1. Sample Quality and stringent QC measures
First and foremost, if a sample is of low quality or complexity, both of which can occur due to degradation, then it is best to either not sequence or at least understand the implications across all aspects of the experiment prior to ever constructing libraries, sequencing, or analysis. I plan to discuss these implications or tools to deal with the implications over the next week…. thanks for hanging with me!
Low quality or low complexity samples will increase noise in RNA-seq data and this must be taken into account when filtering for statistically significant, differentially expressed candidates. Noise will come from amplification procedures, bias during library construction, or other molecular based events. Essentially, in low quality or low complexity samples that are degraded, the fragmentation has already been performed by enzymes in the sample (or ‘ases). Under normal circumstances, we control the level of fragmentation and sometimes strict standards dictate we perform some kind of size restriction based on a gel or dual-spri cleanup (or Sage Pippin Prep or PE Labchip XT….). That is all great, however when your sample is already fragmented by nature, which is not as random as we would like to think, funky things can occur during downstream molecular manipulations. All of this ends up as noise in the final data.
This may seem like a really elementary point, but if you are ONLY using a Nanodrop to define your concentration, it would be best to employ a second, confirmation measurement. The Nanodrop was AWESOME when it came out because we did not have to use a ml of sample. But now, we have additional orthogonal measurement tools, such as the Bioanalyzer (or Experion) and the newly beloved Qubit. Fragment range from the bioanalyzer – check, 260/280 from the Nanodrop – check, concentration from the Qubit – check. This triangulation is how we determine whether a sample will pass or fail library construction at Cofactor, and it is quite stringent. Is this bad.. well, it certainly sets the bar high, but our library construction success is > 95% year over year… not too shabby (and our clients are happy that we can catch samples that might fail before they ever reach the sequencer!).
The goal during library construction is to generate a PCR product that sizes correctly and in general is a pretty good representation of what you observed in the original sample (ghosting is bad!!!). By the way, this does not include samples that undergo 25+ cycles of PCR (we can generated positives with a no-DNA control!!!), are lacking appropriate controls (no DNA, no primer, no polymerase) or treated in any cavalier manner. This is not the place (library construction) to cut corners or forget QC/QA measures! Any screwup that you don’t catch here can cause catastrophic outcomes later!
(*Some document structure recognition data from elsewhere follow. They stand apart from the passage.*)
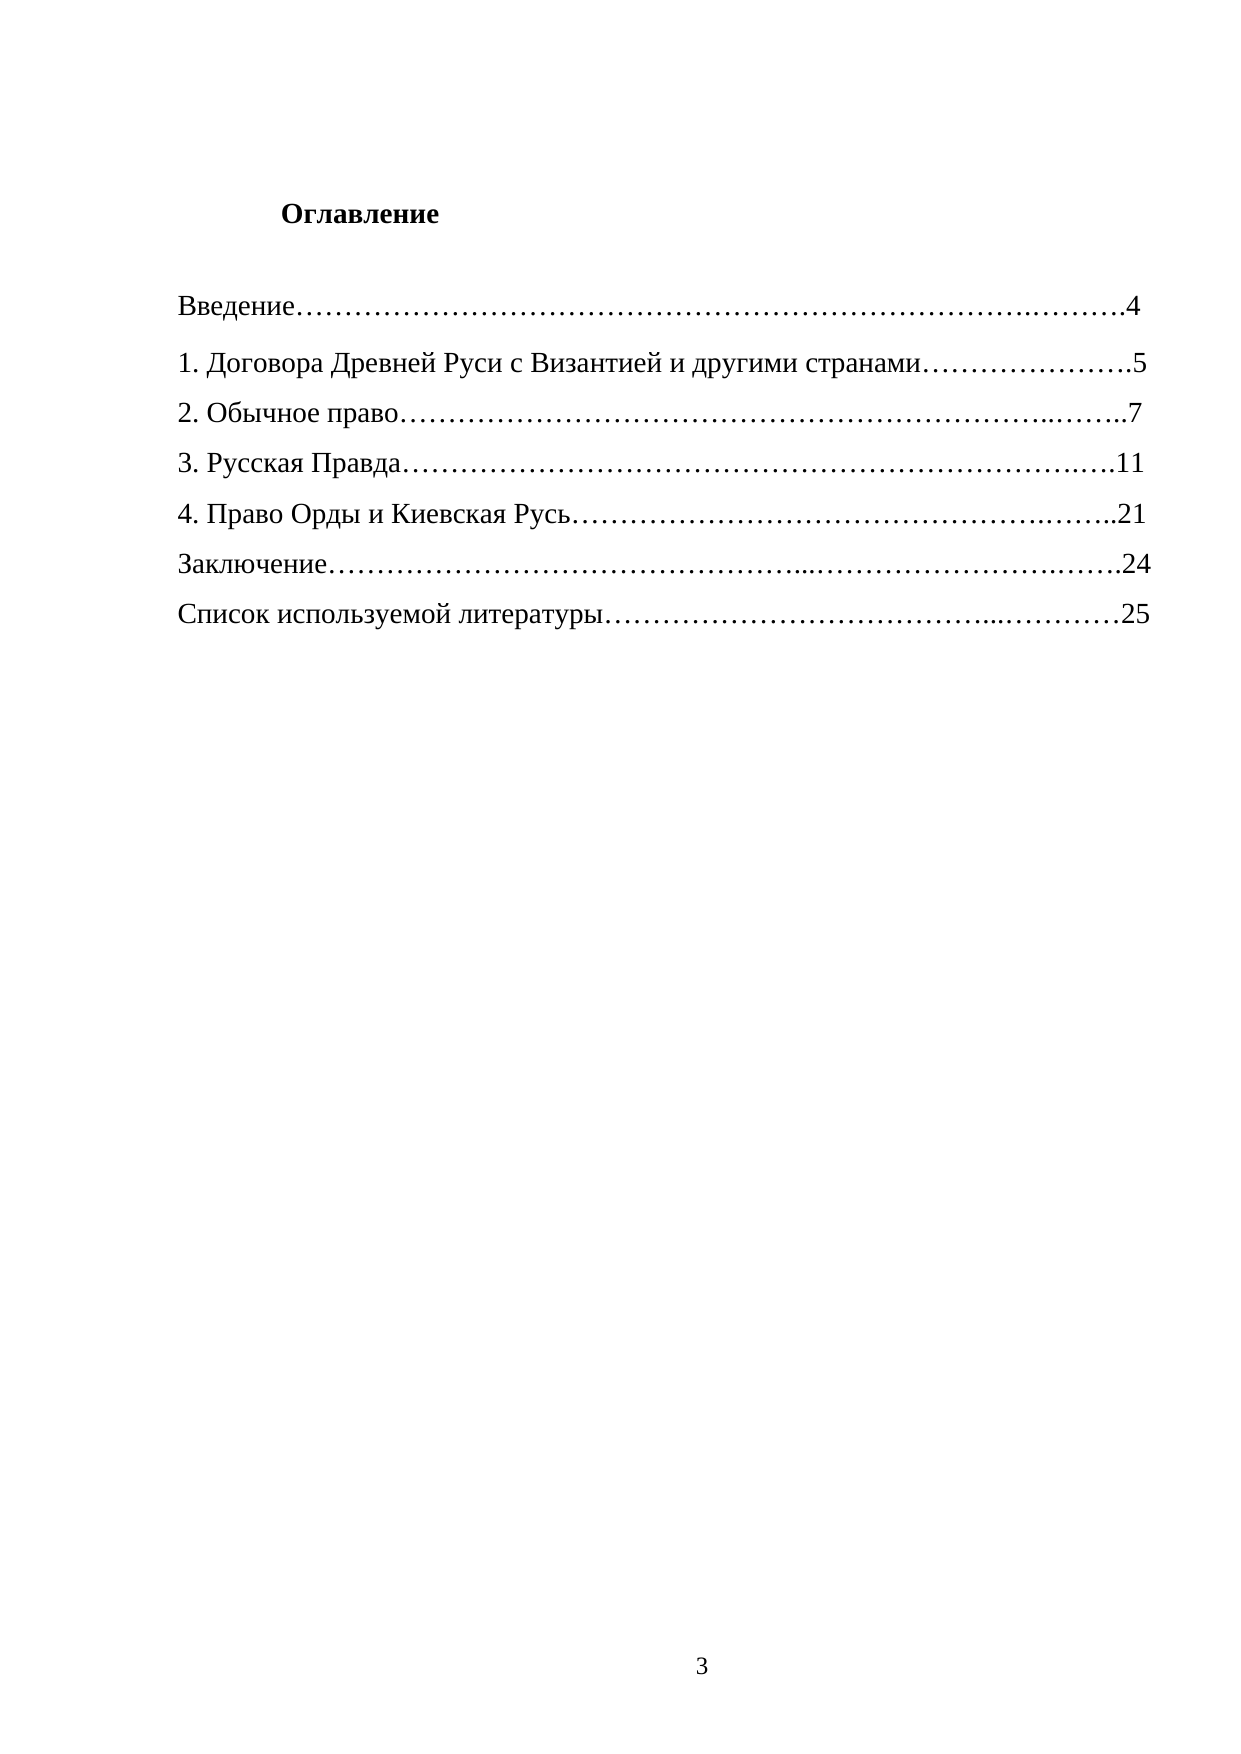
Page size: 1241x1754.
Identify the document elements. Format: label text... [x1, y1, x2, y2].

text Заключение…………………………………………...…………………….…….24 [177, 546, 1152, 580]
text 4. Право Орды и Киевская Русь………………………………………….……..21 [177, 496, 1152, 529]
text Оглавление [177, 196, 1152, 230]
subtitle Введение………………………………………………………………….……….4 [177, 288, 1152, 322]
text 3. Русская Правда…………………………………………………………….….11 [177, 446, 1152, 479]
text 2. Обычное право…………………………………………………………..……..7 [177, 395, 1152, 429]
text 1. Договора Древней Руси с Византией и другими странами………………….5 [177, 345, 1152, 378]
text Список используемой литературы…………………………………...…………25 [177, 597, 1152, 630]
OK, Deep breath…… Ahhhhhh,
All of the above holds true for DNA and RNA, however you have an added layer of complexity with RNA arising from polyA enrichment or ribosomal depletion strategies (more on that in the next post).
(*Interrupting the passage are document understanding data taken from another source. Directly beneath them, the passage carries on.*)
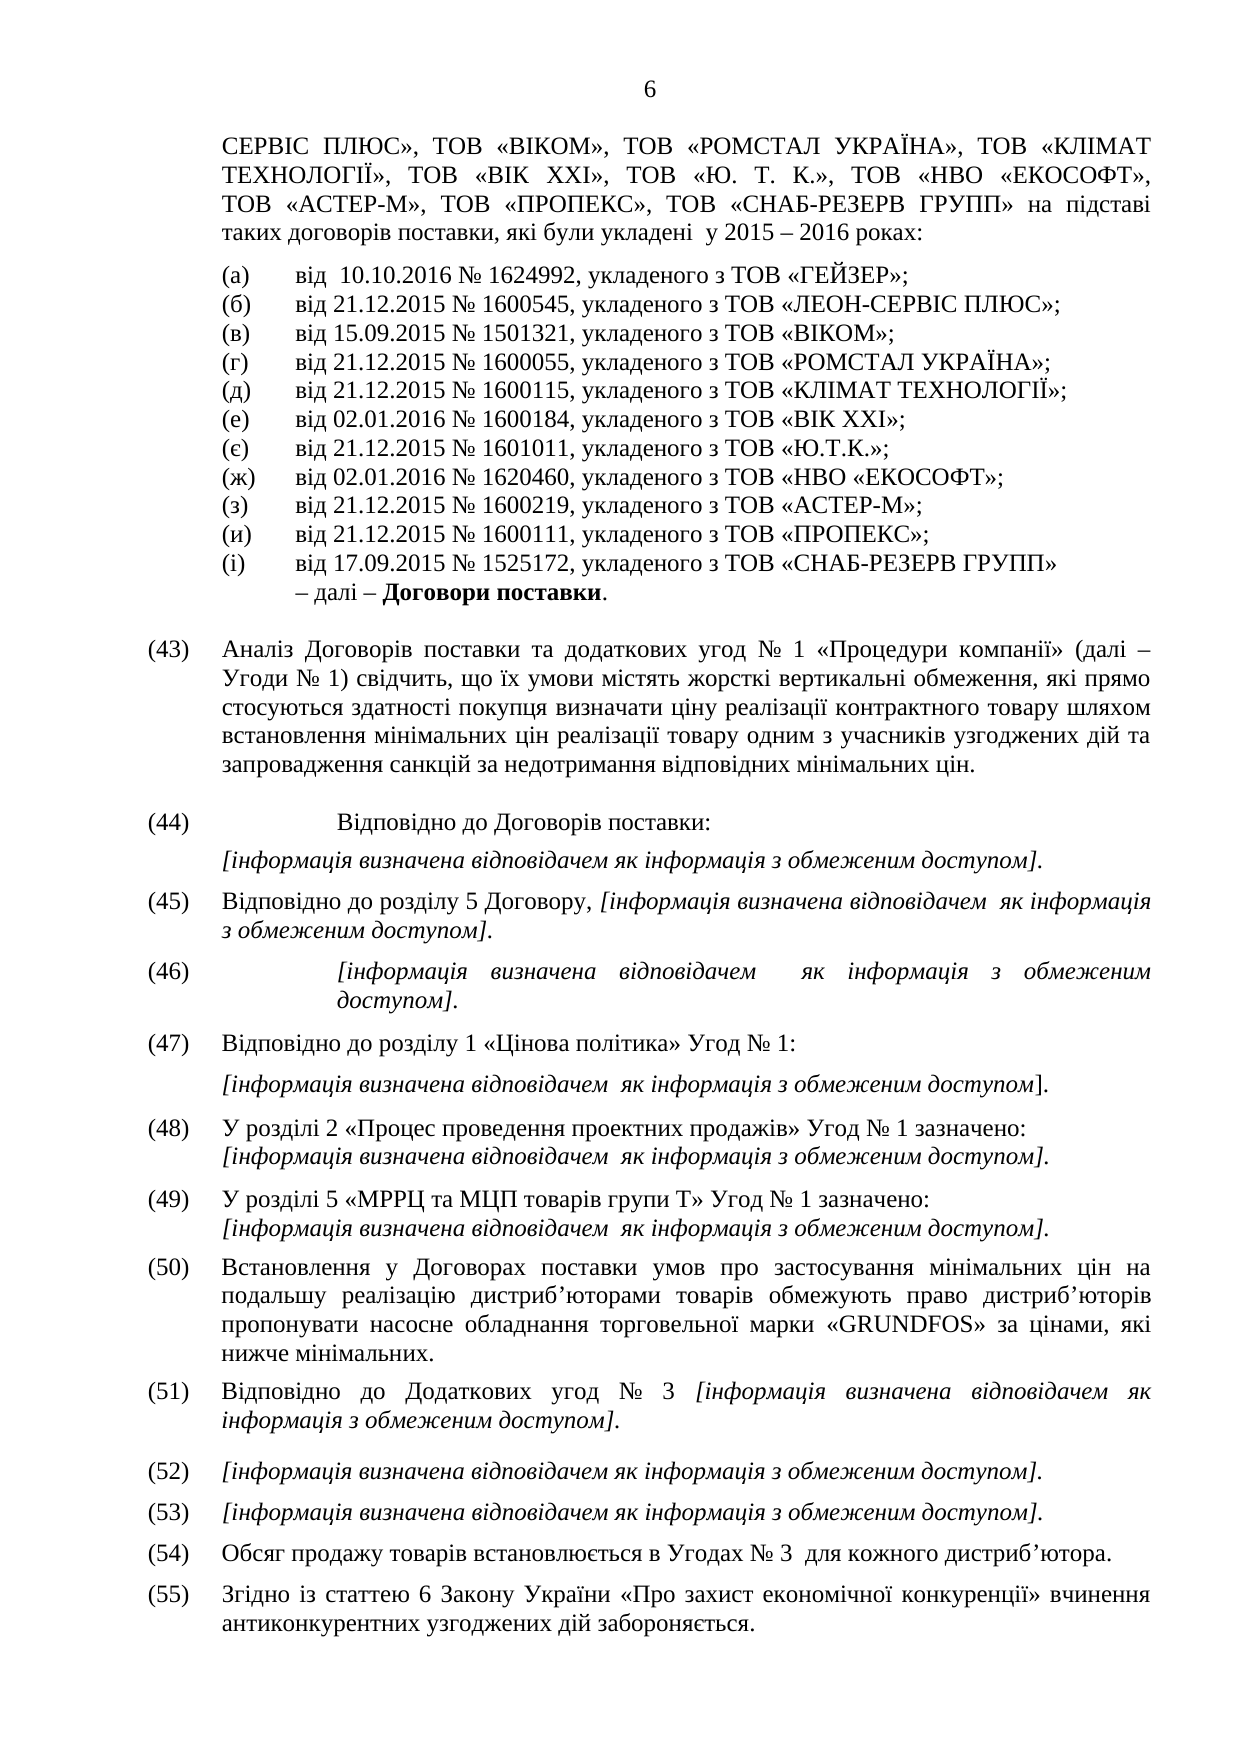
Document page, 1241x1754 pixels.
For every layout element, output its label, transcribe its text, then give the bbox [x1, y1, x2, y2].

text (51) Відповідно до Додаткових угод № 3 [інформація визначена відповідачем як інформація з обмеженим доступом]. [148, 1376, 1152, 1434]
text (д) від 21.12.2015 № 1600115, укладеного з ТОВ «КЛІМАТ ТЕХНОЛОГІЇ»; [148, 376, 1152, 404]
text [інформація визначена відповідачем як інформація з обмеженим доступом]. [148, 1069, 1152, 1098]
text (з) від 21.12.2015 № 1600219, укладеного з ТОВ «АСТЕР-М»; [148, 491, 1152, 519]
text (54) Обсяг продажу товарів встановлюється в Угодах № 3 для кожного дистриб’ютора. [148, 1538, 1152, 1567]
text (52) [інформація визначена відповідачем як інформація з обмеженим доступом]. [148, 1456, 1152, 1484]
text – далі – Договори поставки. [221, 577, 1152, 606]
text [інформація визначена відповідачем як інформація з обмеженим доступом]. [222, 1141, 1152, 1170]
list Відповідно до розділу 5 Договору, [інформація визначена відповідачем як інформація з обмеженим доступом]. [148, 886, 1152, 944]
text [інформація визначена відповідачем як інформація з обмеженим доступом]. [215, 845, 1152, 874]
list [інформація визначена відповідачем як інформація з обмеженим доступом]. [148, 956, 1152, 1014]
text (47) Відповідно до розділу 1 «Цінова політика» Угод № 1: [148, 1028, 1152, 1057]
text (55) Згідно із статтею 6 Закону України «Про захист економічної конкуренції» вчинення антиконкурентних узгоджених дій забороняється. [148, 1579, 1152, 1637]
text (в) від 15.09.2015 № 1501321, укладеного з ТОВ «ВІКОМ»; [148, 318, 1152, 347]
text [інформація визначена відповідачем як інформація з обмеженим доступом]. [222, 1213, 1152, 1242]
text (є) від 21.12.2015 № 1601011, укладеного з ТОВ «Ю.Т.К.»; [148, 433, 1152, 462]
text (ж) від 02.01.2016 № 1620460, укладеного з ТОВ «НВО «ЕКОСОФТ»; [148, 462, 1152, 491]
text (48) У розділі 2 «Процес проведення проектних продажів» Угод № 1 зазначено: [148, 1113, 1152, 1141]
list Аналіз Договорів поставки та додаткових угод № 1 «Процедури компанії» (далі – Угоди № 1) свідчить, що їх умови містять жорсткі вертикальні обмеження, які прямо стосуються здатності покупця визначати ціну реалізації контрактного товару шляхом встановлення мінімальних цін реалізації товару одним з учасників узгоджених дій та запровадження санкцій за недотримання відповідних мінімальних цін. [148, 634, 1152, 778]
text (50) Встановлення у Договорах поставки умов про застосування мінімальних цін на подальшу реалізацію дистриб’юторами товарів обмежують право дистриб’юторів пропонувати насосне обладнання торговельної марки «GRUNDFOS» за цінами, які нижче мінімальних. [148, 1252, 1152, 1367]
text (53) [інформація визначена відповідачем як інформація з обмеженим доступом]. [148, 1497, 1152, 1526]
text (и) від 21.12.2015 № 1600111, укладеного з ТОВ «ПРОПЕКС»; [148, 519, 1152, 548]
text (б) від 21.12.2015 № 1600545, укладеного з ТОВ «ЛЕОН-СЕРВІС ПЛЮС»; [148, 289, 1152, 318]
text (а) від 10.10.2016 № 1624992, укладеного з ТОВ «ГЕЙЗЕР»; [148, 261, 1152, 289]
text (і) від 17.09.2015 № 1525172, укладеного з ТОВ «СНАБ-РЕЗЕРВ ГРУПП» [148, 548, 1152, 577]
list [148, 131, 1152, 246]
text (49) У розділі 5 «МРРЦ та МЦП товарів групи Т» Угод № 1 зазначено: [148, 1184, 1152, 1213]
list Відповідно до Договорів поставки: [148, 807, 1152, 836]
text (е) від 02.01.2016 № 1600184, укладеного з ТОВ «ВІК XXI»; [148, 404, 1152, 433]
text (г) від 21.12.2015 № 1600055, укладеного з ТОВ «РОМСТАЛ УКРАЇНА»; [148, 347, 1152, 376]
The other thing to consider, as an aside to the stuff above, is over amplification of a sample. Your current sequencing provider should be able to define their duplication percent range for each sample type (FFPE DNA, NuGen low input DNA, etc). Go ahead and throw them a curveball and ask them what their deduplication rate is for RNA-seq data… and then kickback. Up until the recent Bioo Scientific kit (1), it was not very easy to assess duplication rates in RNA-seq data unless you baked your own kit with barcoded adapters. If you are concerned about duplication in RNA-seq data, we can use this kit on your samples to give additional insight concerning duplication in RNA-seq data. And not to point you in the wrong direction, it is the convergence of duplication percent and deduplication that matters, not either one alone (why perform deduplication on a sample with 0% duplication percent?). Interesting reading can be found here.
Tomorrow I’ll be talking about polyA enrichment and ribosomal removal…. tune in to hear me meander ecstatic about all things RNA-seq!
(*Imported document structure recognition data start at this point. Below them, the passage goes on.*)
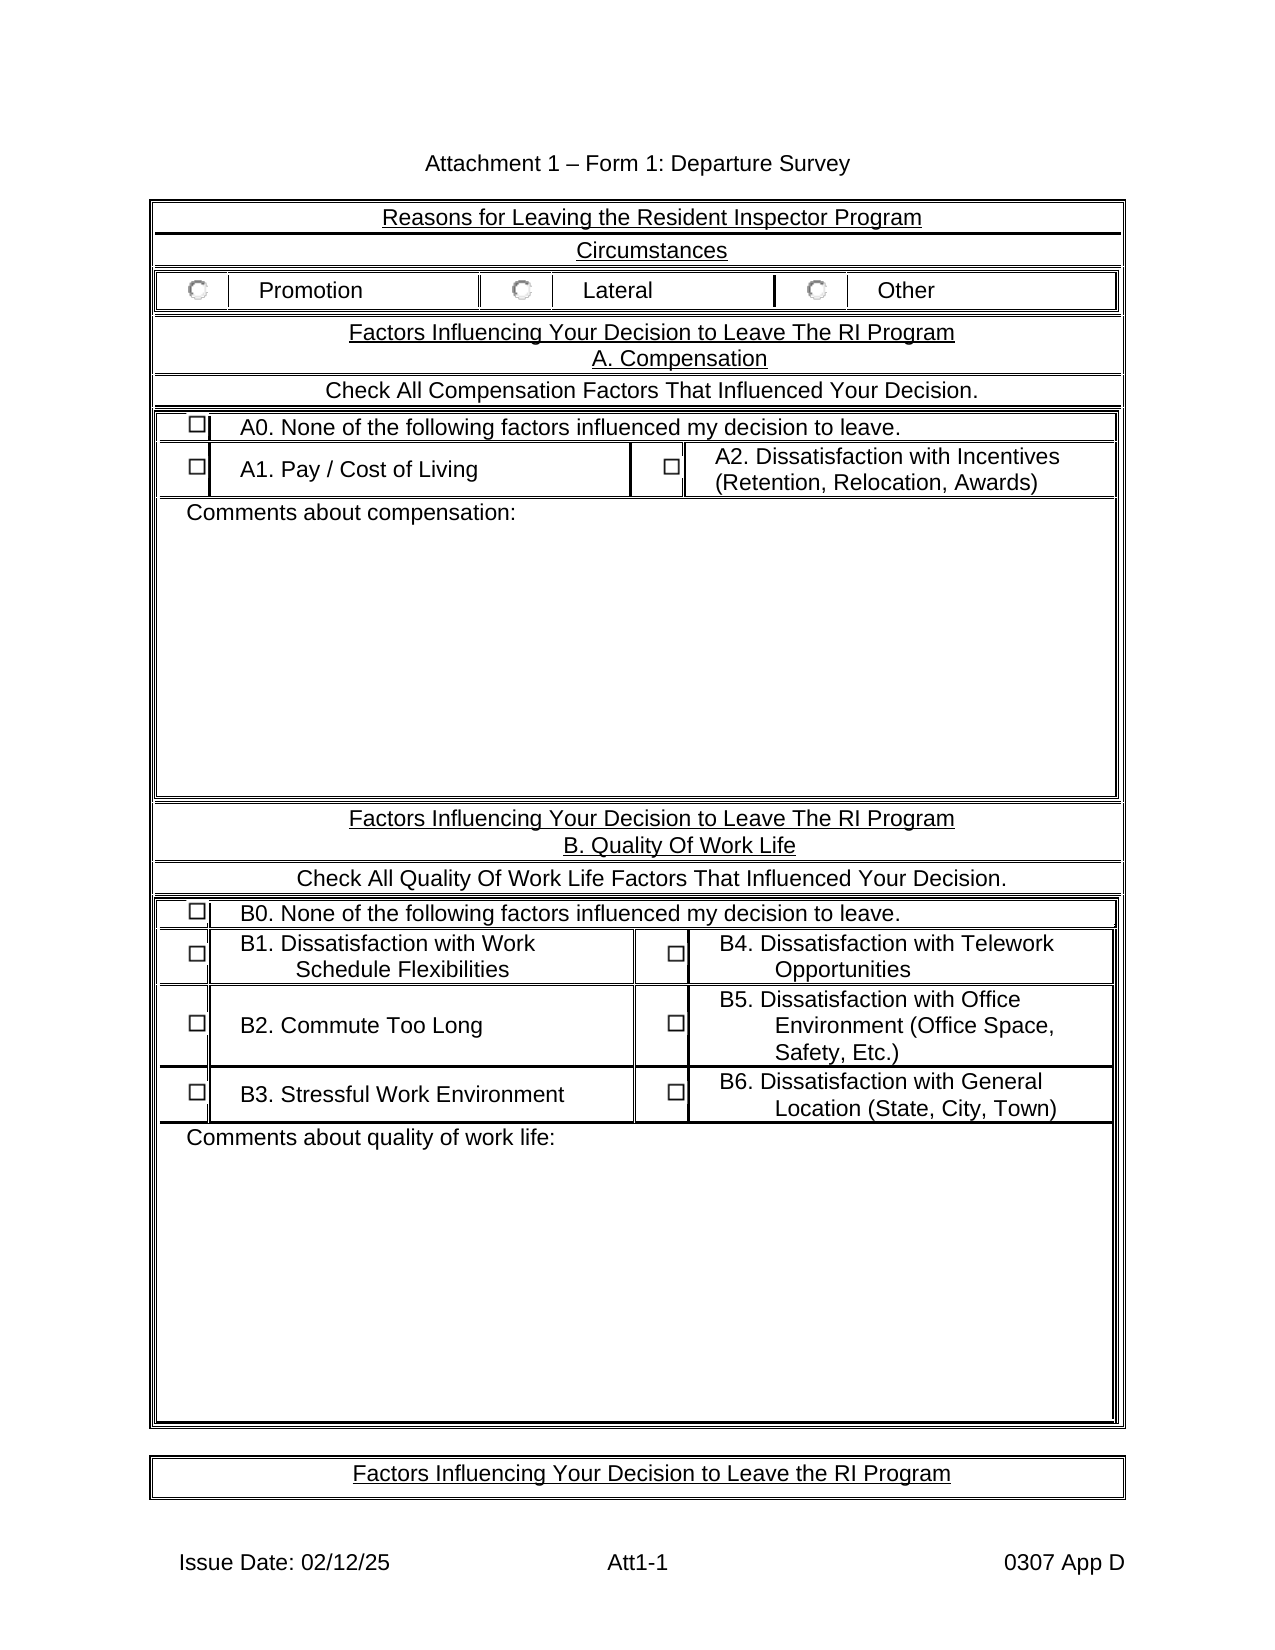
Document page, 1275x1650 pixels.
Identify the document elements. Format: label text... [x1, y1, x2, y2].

picture [186, 456, 209, 478]
table_header Reasons for Leaving the Resident Inspector Program [153, 203, 1123, 232]
picture [665, 1012, 688, 1035]
picture [661, 456, 683, 478]
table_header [153, 1459, 1123, 1497]
picture [186, 1012, 209, 1035]
table_cell [151, 265, 1124, 314]
table_cell [153, 405, 1123, 801]
table_cell Factors Influencing Your Decision to Leave The RI Program B. Quality Of Work Life [151, 801, 1124, 860]
picture [186, 413, 209, 436]
picture [186, 1081, 209, 1104]
picture [665, 943, 688, 965]
table_cell [153, 893, 1123, 1426]
picture [186, 943, 209, 965]
table_cell Check All Quality Of Work Life Factors That Influenced Your Decision. [151, 860, 1124, 892]
table_cell Check All Compensation Factors That Influenced Your Decision. [151, 373, 1124, 405]
title Attachment 1 – Form 1: Departure Survey [150, 150, 1125, 176]
picture [665, 1081, 688, 1104]
table_cell Circumstances [153, 232, 1123, 265]
table_cell Factors Influencing Your Decision to Leave The RI Program A. Compensation [151, 314, 1124, 373]
picture [186, 900, 209, 923]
Ghosting – bands or smears that show up on gels, post library production, that originate from non-native genomic material such as adapters, primers, etc…
‘ases – slang for polymerases…. oh, come on, you know this!
“baked your own kit” – develop your own kit from scratch. It may seem easy at first blush, but it is not!
Deduplication – the removal of sequencing reads generated from the same PCR amplification fragment based on alignments to a reference. Deduplication algorithms often require deduplicated reads to have the same start and end alignment bases for paired-end reads.